Work request: Please pull out each line below that contains the word "nome".

Collected data:
· · · ·
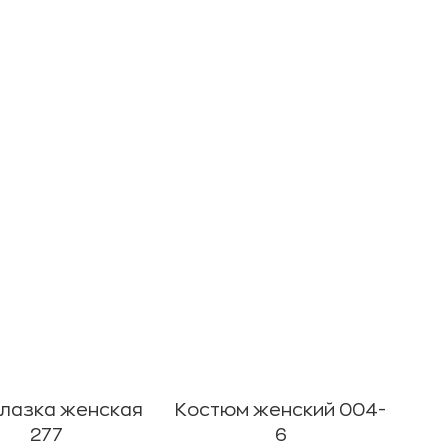
лазка женская
Костюм женский 004-
277
6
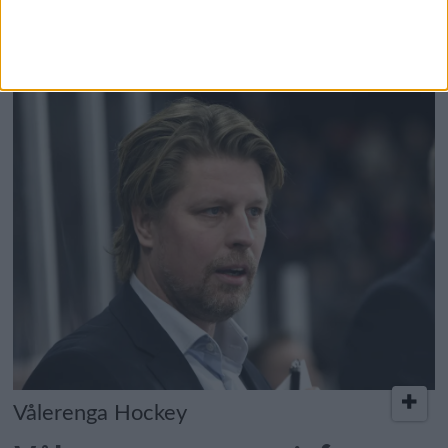
flere vis
Vålerenga Hockey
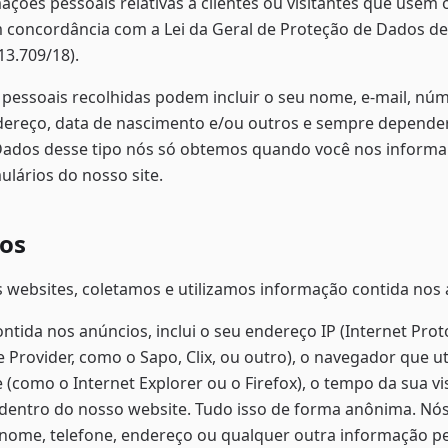
ações pessoais relativas a clientes ou visitantes que usem 
 concordância com a Lei da Geral de Proteção de Dados de
 13.709/18).
pessoais recolhidas podem incluir o seu nome, e-mail, núm
ndereço, data de nascimento e/ou outros e sempre depende
Dados desse tipo nós só obtemos quando você nos inform
lários do nosso site.
os
 websites, coletamos e utilizamos informação contida nos 
ntida nos anúncios, inclui o seu endereço IP (Internet Proto
e Provider, como o Sapo, Clix, ou outro), o navegador que uti
 (como o Internet Explorer ou o Firefox), o tempo da sua vi
 dentro do nosso website. Tudo isso de forma anônima. Nó
nome, telefone, endereço ou qualquer outra informação p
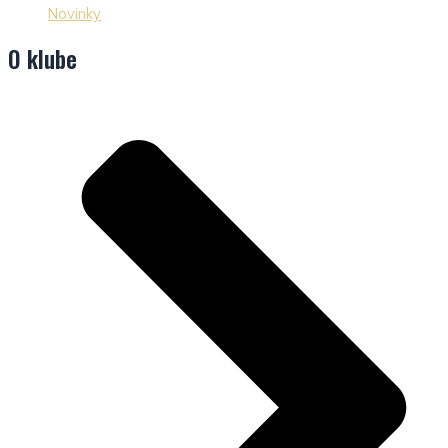
Novinky
O klube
· · · ·
Problem solution:
pessoais recolhidas podem incluir o seu nome, e-mail, núm
nome, telefone, endereço ou qualquer outra informação p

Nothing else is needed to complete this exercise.